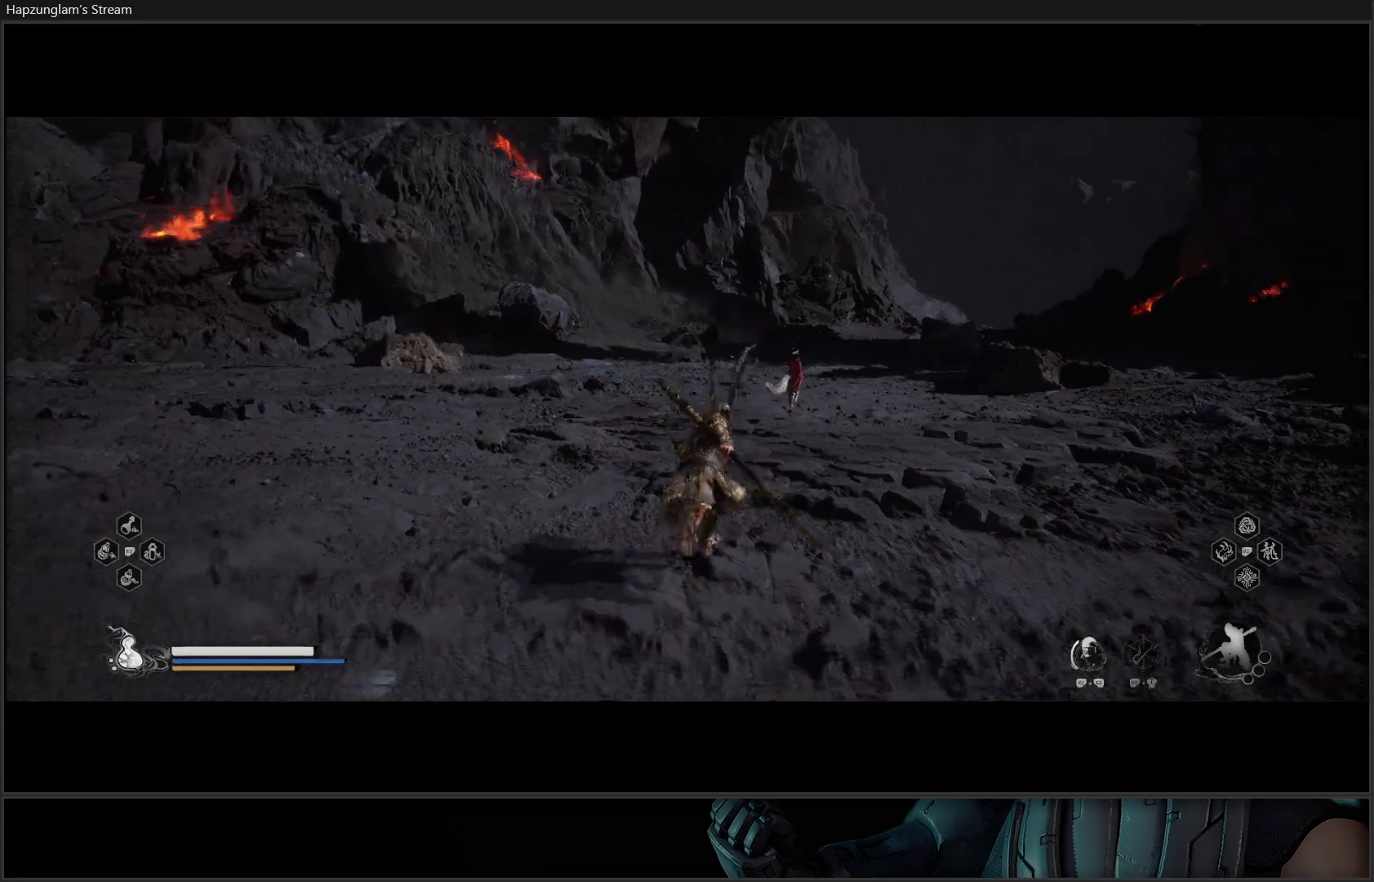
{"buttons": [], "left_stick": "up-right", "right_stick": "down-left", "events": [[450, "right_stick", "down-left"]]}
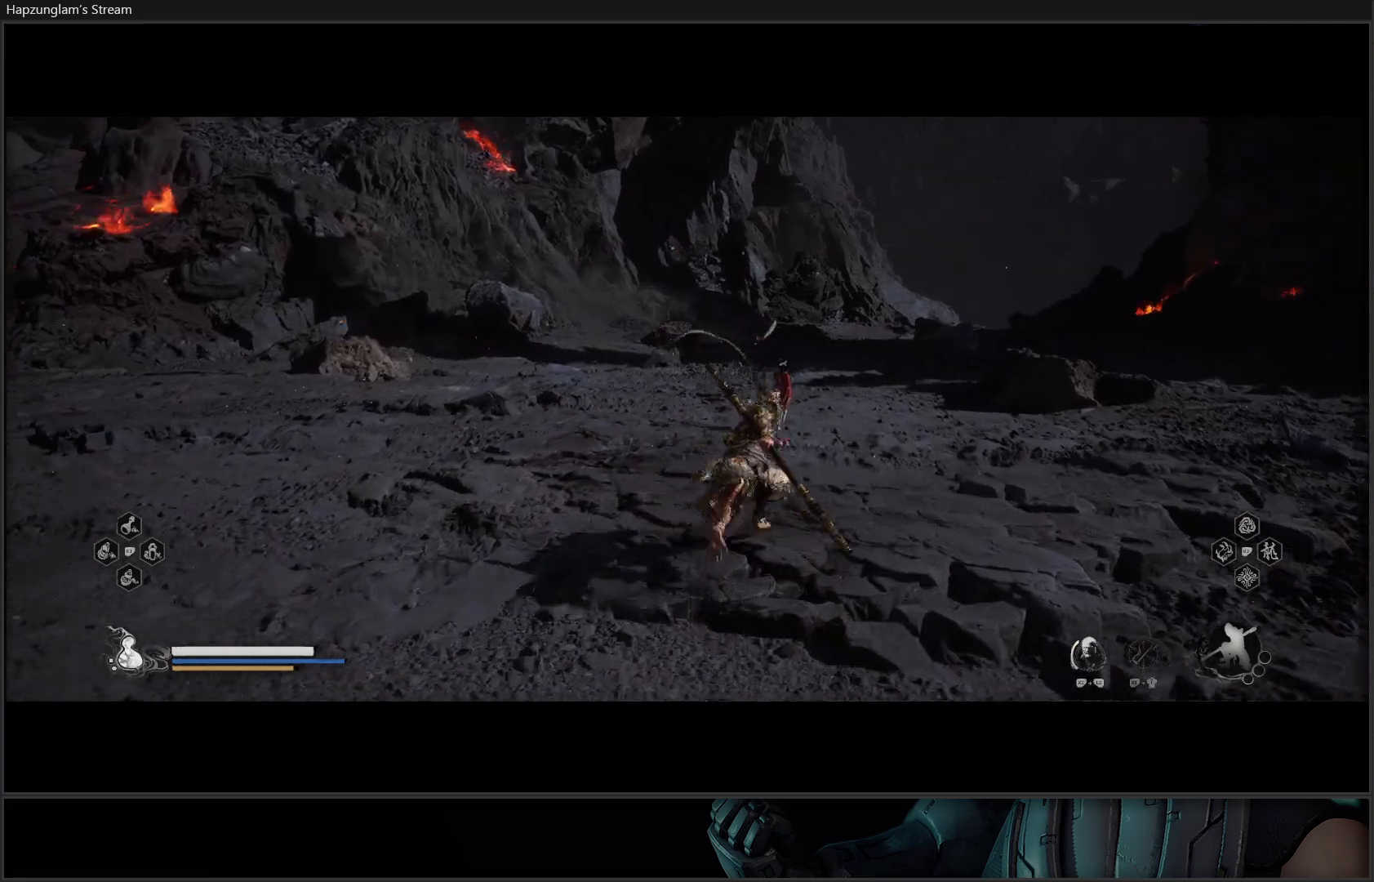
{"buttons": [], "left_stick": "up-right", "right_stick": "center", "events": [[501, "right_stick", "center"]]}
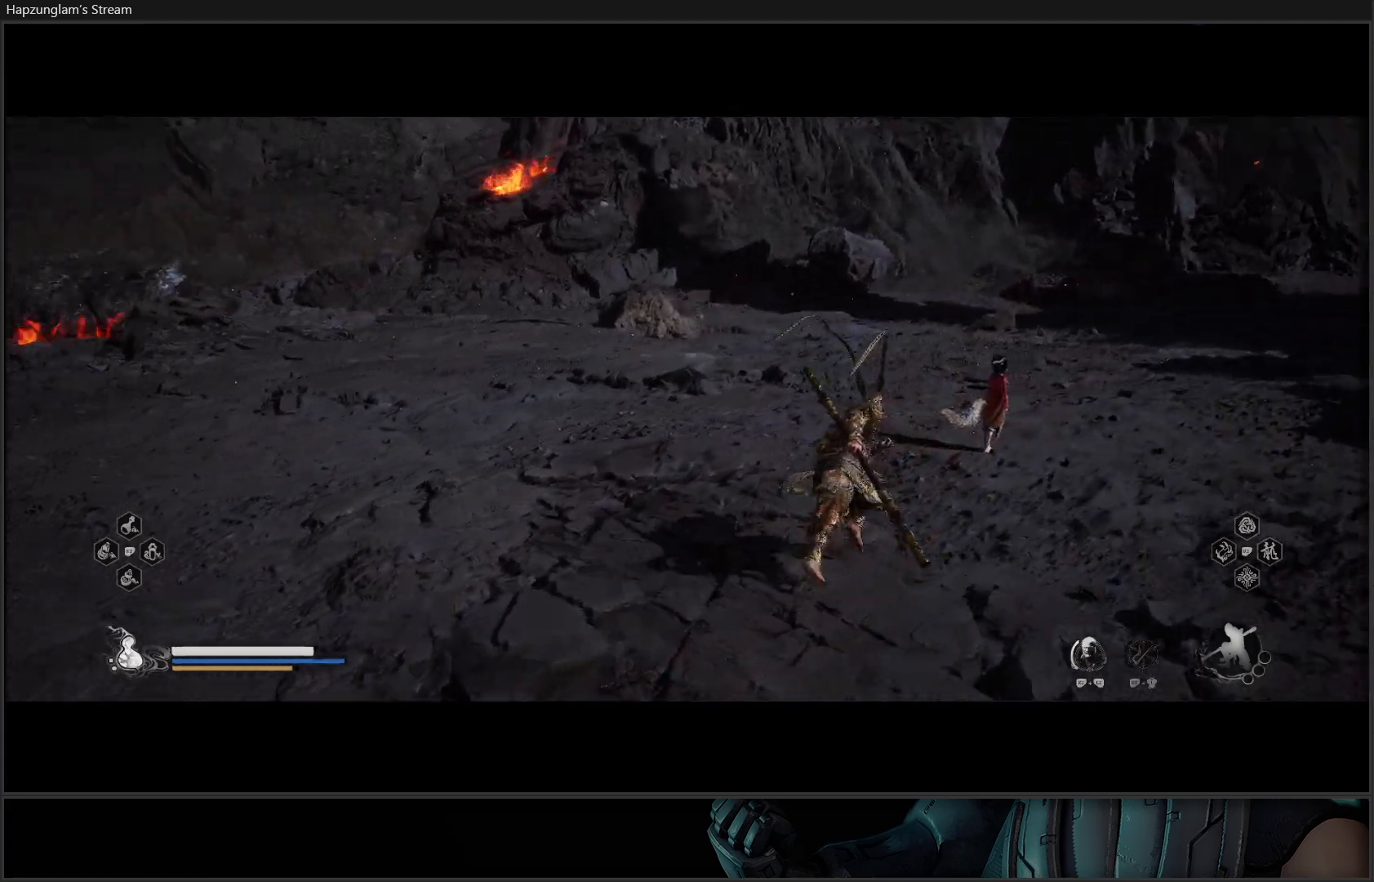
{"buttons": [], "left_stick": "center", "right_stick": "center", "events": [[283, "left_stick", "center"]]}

——

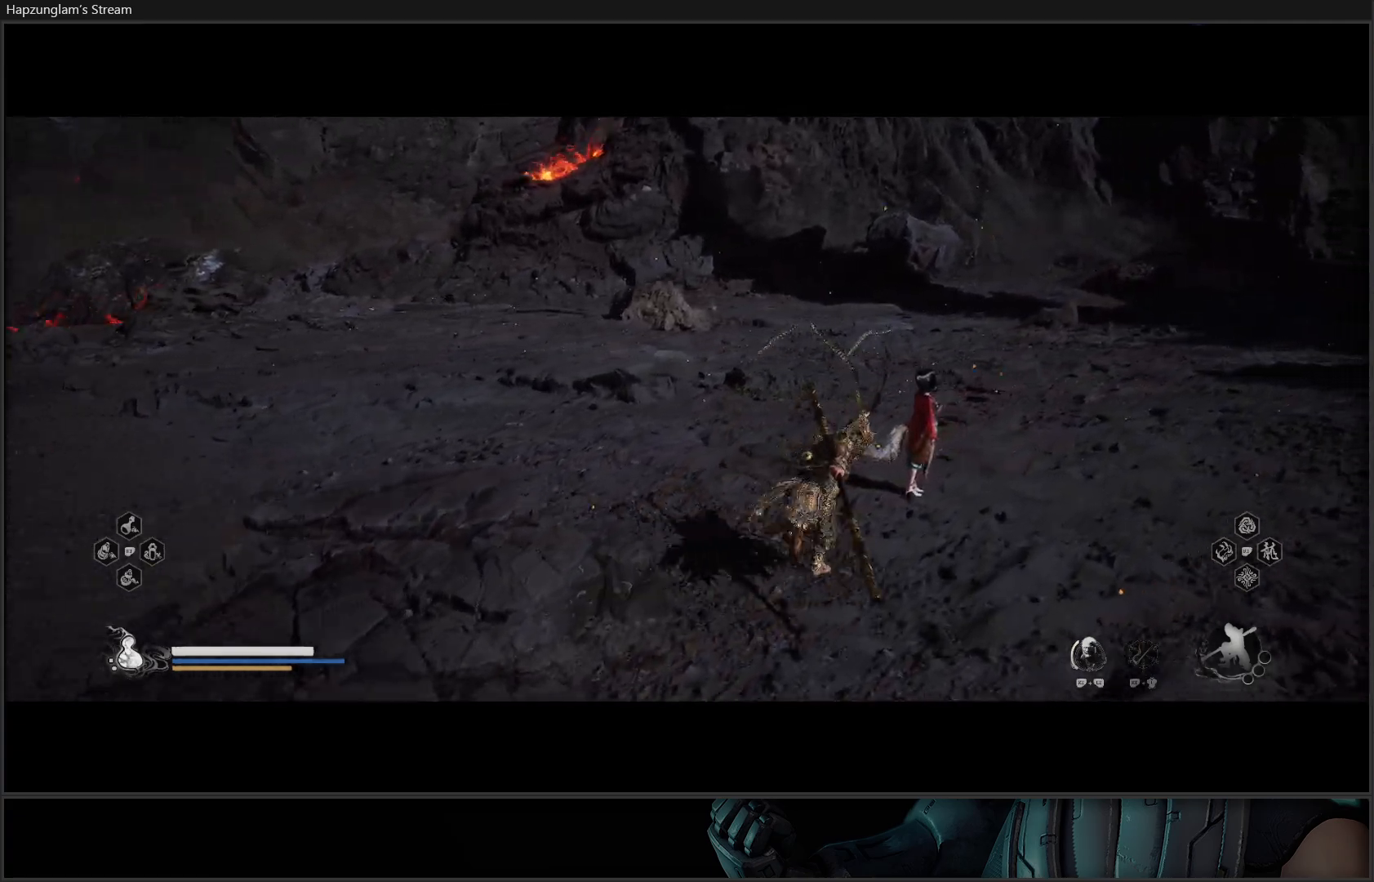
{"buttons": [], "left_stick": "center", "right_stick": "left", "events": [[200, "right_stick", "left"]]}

——

- GOAL OF THE EXERCISE: Search term "center": count the lines of the listing in which it appears, and give the number with nothing further.

- COMPLETED EXERCISE: 3